- Exercise aim:
Could you please repeat all of the entries exactly as written?

++++++++

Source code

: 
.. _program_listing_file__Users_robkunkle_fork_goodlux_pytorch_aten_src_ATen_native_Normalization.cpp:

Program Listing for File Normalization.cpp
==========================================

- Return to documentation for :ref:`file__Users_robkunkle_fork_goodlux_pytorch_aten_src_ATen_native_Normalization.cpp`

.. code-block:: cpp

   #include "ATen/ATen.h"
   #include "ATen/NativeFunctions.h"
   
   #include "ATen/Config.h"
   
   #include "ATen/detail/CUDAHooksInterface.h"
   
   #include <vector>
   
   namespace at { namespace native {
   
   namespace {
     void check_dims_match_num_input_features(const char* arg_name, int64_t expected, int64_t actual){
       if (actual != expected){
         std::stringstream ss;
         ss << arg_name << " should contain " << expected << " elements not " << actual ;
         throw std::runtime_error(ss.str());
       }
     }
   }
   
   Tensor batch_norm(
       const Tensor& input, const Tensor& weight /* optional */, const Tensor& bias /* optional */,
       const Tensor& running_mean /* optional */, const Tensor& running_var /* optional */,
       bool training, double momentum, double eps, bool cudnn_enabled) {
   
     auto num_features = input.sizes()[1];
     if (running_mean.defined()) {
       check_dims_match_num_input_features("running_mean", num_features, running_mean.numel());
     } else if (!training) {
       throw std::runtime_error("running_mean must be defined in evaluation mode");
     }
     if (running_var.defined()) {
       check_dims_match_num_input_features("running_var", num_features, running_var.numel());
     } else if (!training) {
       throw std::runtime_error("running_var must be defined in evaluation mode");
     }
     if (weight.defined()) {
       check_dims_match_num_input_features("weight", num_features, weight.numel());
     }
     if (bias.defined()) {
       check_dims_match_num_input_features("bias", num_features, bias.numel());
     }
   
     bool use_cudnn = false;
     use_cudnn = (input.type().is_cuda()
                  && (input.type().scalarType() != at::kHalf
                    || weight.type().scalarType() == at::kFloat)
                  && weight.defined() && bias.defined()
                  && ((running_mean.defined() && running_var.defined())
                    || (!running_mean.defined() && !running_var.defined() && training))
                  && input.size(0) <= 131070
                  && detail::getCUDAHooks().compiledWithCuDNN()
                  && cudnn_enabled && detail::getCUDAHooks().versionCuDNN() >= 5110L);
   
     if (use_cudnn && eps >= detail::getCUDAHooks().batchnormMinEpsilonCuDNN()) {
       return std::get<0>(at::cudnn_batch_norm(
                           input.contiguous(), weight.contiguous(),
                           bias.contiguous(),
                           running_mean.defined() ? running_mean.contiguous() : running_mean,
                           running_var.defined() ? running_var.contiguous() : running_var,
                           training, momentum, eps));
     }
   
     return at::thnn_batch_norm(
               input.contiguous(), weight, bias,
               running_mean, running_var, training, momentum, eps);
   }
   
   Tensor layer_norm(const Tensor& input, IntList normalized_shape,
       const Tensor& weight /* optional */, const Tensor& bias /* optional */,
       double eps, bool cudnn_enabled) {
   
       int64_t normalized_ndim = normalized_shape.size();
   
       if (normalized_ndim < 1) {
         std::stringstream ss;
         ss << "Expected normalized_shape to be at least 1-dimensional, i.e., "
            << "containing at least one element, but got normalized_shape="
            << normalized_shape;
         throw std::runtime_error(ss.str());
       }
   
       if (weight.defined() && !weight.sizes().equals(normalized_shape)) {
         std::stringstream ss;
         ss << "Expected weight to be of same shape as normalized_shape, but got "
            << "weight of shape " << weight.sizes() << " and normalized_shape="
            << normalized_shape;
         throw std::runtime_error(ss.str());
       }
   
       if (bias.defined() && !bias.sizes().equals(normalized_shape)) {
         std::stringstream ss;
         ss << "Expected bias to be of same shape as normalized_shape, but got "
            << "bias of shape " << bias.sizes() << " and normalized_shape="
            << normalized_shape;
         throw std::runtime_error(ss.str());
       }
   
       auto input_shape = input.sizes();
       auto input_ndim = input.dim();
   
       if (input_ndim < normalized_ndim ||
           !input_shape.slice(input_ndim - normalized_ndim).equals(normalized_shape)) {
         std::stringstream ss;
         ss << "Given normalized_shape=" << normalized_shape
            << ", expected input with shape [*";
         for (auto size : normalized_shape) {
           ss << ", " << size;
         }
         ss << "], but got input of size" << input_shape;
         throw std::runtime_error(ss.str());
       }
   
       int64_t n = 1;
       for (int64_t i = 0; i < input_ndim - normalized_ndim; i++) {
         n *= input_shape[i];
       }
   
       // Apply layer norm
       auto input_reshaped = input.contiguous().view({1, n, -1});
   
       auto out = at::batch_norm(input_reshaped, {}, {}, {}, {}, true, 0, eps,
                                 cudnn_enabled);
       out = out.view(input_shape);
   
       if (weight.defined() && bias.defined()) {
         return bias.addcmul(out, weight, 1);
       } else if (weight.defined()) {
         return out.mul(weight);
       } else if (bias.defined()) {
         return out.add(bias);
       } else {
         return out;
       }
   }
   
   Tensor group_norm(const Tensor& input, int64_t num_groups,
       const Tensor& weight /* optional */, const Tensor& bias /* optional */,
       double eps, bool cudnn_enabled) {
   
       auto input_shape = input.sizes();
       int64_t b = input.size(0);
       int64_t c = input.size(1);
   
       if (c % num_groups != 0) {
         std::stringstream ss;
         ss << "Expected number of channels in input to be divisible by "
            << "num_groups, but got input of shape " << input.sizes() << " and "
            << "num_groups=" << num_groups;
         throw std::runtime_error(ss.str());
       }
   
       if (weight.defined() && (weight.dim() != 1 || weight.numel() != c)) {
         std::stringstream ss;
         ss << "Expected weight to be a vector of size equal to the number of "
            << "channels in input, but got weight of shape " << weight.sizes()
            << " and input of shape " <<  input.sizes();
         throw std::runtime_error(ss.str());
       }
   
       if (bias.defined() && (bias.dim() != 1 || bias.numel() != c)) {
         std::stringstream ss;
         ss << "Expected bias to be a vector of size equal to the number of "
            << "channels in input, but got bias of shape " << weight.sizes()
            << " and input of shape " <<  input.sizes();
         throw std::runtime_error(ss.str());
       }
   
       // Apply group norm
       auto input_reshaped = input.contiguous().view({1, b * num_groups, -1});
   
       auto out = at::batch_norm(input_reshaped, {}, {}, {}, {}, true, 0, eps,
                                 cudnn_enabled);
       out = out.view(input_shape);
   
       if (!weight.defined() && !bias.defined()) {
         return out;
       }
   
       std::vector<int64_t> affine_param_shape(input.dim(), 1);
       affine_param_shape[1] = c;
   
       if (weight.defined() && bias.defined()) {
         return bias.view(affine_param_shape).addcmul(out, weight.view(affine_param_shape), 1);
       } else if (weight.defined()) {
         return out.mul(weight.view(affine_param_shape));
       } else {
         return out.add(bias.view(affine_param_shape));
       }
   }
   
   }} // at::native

++++++++

- Answer space:
Source code

: 
.. _program_listing_file__Users_robkunkle_fork_goodlux_pytorch_aten_src_ATen_native_Normalization.cpp:

Program Listing for File Normalization.cpp
==========================================

- Return to documentation for :ref:`file__Users_robkunkle_fork_goodlux_pytorch_aten_src_ATen_native_Normalization.cpp`

.. code-block:: cpp

   #include "ATen/ATen.h"
   #include "ATen/NativeFunctions.h"
   
   #include "ATen/Config.h"
   
   #include "ATen/detail/CUDAHooksInterface.h"
   
   #include <vector>
   
   namespace at { namespace native {
   
   namespace {
     void check_dims_match_num_input_features(const char* arg_name, int64_t expected, int64_t actual){
       if (actual != expected){
         std::stringstream ss;
         ss << arg_name << " should contain " << expected << " elements not " << actual ;
         throw std::runtime_error(ss.str());
       }
     }
   }
   
   Tensor batch_norm(
       const Tensor& input, const Tensor& weight /* optional */, const Tensor& bias /* optional */,
       const Tensor& running_mean /* optional */, const Tensor& running_var /* optional */,
       bool training, double momentum, double eps, bool cudnn_enabled) {
   
     auto num_features = input.sizes()[1];
     if (running_mean.defined()) {
       check_dims_match_num_input_features("running_mean", num_features, running_mean.numel());
     } else if (!training) {
       throw std::runtime_error("running_mean must be defined in evaluation mode");
     }
     if (running_var.defined()) {
       check_dims_match_num_input_features("running_var", num_features, running_var.numel());
     } else if (!training) {
       throw std::runtime_error("running_var must be defined in evaluation mode");
     }
     if (weight.defined()) {
       check_dims_match_num_input_features("weight", num_features, weight.numel());
     }
     if (bias.defined()) {
       check_dims_match_num_input_features("bias", num_features, bias.numel());
     }
   
     bool use_cudnn = false;
     use_cudnn = (input.type().is_cuda()
                  && (input.type().scalarType() != at::kHalf
                    || weight.type().scalarType() == at::kFloat)
                  && weight.defined() && bias.defined()
                  && ((running_mean.defined() && running_var.defined())
                    || (!running_mean.defined() && !running_var.defined() && training))
                  && input.size(0) <= 131070
                  && detail::getCUDAHooks().compiledWithCuDNN()
                  && cudnn_enabled && detail::getCUDAHooks().versionCuDNN() >= 5110L);
   
     if (use_cudnn && eps >= detail::getCUDAHooks().batchnormMinEpsilonCuDNN()) {
       return std::get<0>(at::cudnn_batch_norm(
                           input.contiguous(), weight.contiguous(),
                           bias.contiguous(),
                           running_mean.defined() ? running_mean.contiguous() : running_mean,
                           running_var.defined() ? running_var.contiguous() : running_var,
                           training, momentum, eps));
     }
   
     return at::thnn_batch_norm(
               input.contiguous(), weight, bias,
               running_mean, running_var, training, momentum, eps);
   }
   
   Tensor layer_norm(const Tensor& input, IntList normalized_shape,
       const Tensor& weight /* optional */, const Tensor& bias /* optional */,
       double eps, bool cudnn_enabled) {
   
       int64_t normalized_ndim = normalized_shape.size();
   
       if (normalized_ndim < 1) {
         std::stringstream ss;
         ss << "Expected normalized_shape to be at least 1-dimensional, i.e., "
            << "containing at least one element, but got normalized_shape="
            << normalized_shape;
         throw std::runtime_error(ss.str());
       }
   
       if (weight.defined() && !weight.sizes().equals(normalized_shape)) {
         std::stringstream ss;
         ss << "Expected weight to be of same shape as normalized_shape, but got "
            << "weight of shape " << weight.sizes() << " and normalized_shape="
            << normalized_shape;
         throw std::runtime_error(ss.str());
       }
   
       if (bias.defined() && !bias.sizes().equals(normalized_shape)) {
         std::stringstream ss;
         ss << "Expected bias to be of same shape as normalized_shape, but got "
            << "bias of shape " << bias.sizes() << " and normalized_shape="
            << normalized_shape;
         throw std::runtime_error(ss.str());
       }
   
       auto input_shape = input.sizes();
       auto input_ndim = input.dim();
   
       if (input_ndim < normalized_ndim ||
           !input_shape.slice(input_ndim - normalized_ndim).equals(normalized_shape)) {
         std::stringstream ss;
         ss << "Given normalized_shape=" << normalized_shape
            << ", expected input with shape [*";
         for (auto size : normalized_shape) {
           ss << ", " << size;
         }
         ss << "], but got input of size" << input_shape;
         throw std::runtime_error(ss.str());
       }
   
       int64_t n = 1;
       for (int64_t i = 0; i < input_ndim - normalized_ndim; i++) {
         n *= input_shape[i];
       }
   
       // Apply layer norm
       auto input_reshaped = input.contiguous().view({1, n, -1});
   
       auto out = at::batch_norm(input_reshaped, {}, {}, {}, {}, true, 0, eps,
                                 cudnn_enabled);
       out = out.view(input_shape);
   
       if (weight.defined() && bias.defined()) {
         return bias.addcmul(out, weight, 1);
       } else if (weight.defined()) {
         return out.mul(weight);
       } else if (bias.defined()) {
         return out.add(bias);
       } else {
         return out;
       }
   }
   
   Tensor group_norm(const Tensor& input, int64_t num_groups,
       const Tensor& weight /* optional */, const Tensor& bias /* optional */,
       double eps, bool cudnn_enabled) {
   
       auto input_shape = input.sizes();
       int64_t b = input.size(0);
       int64_t c = input.size(1);
   
       if (c % num_groups != 0) {
         std::stringstream ss;
         ss << "Expected number of channels in input to be divisible by "
            << "num_groups, but got input of shape " << input.sizes() << " and "
            << "num_groups=" << num_groups;
         throw std::runtime_error(ss.str());
       }
   
       if (weight.defined() && (weight.dim() != 1 || weight.numel() != c)) {
         std::stringstream ss;
         ss << "Expected weight to be a vector of size equal to the number of "
            << "channels in input, but got weight of shape " << weight.sizes()
            << " and input of shape " <<  input.sizes();
         throw std::runtime_error(ss.str());
       }
   
       if (bias.defined() && (bias.dim() != 1 || bias.numel() != c)) {
         std::stringstream ss;
         ss << "Expected bias to be a vector of size equal to the number of "
            << "channels in input, but got bias of shape " << weight.sizes()
            << " and input of shape " <<  input.sizes();
         throw std::runtime_error(ss.str());
       }
   
       // Apply group norm
       auto input_reshaped = input.contiguous().view({1, b * num_groups, -1});
   
       auto out = at::batch_norm(input_reshaped, {}, {}, {}, {}, true, 0, eps,
                                 cudnn_enabled);
       out = out.view(input_shape);
   
       if (!weight.defined() && !bias.defined()) {
         return out;
       }
   
       std::vector<int64_t> affine_param_shape(input.dim(), 1);
       affine_param_shape[1] = c;
   
       if (weight.defined() && bias.defined()) {
         return bias.view(affine_param_shape).addcmul(out, weight.view(affine_param_shape), 1);
       } else if (weight.defined()) {
         return out.mul(weight.view(affine_param_shape));
       } else {
         return out.add(bias.view(affine_param_shape));
       }
   }
   
   }} // at::native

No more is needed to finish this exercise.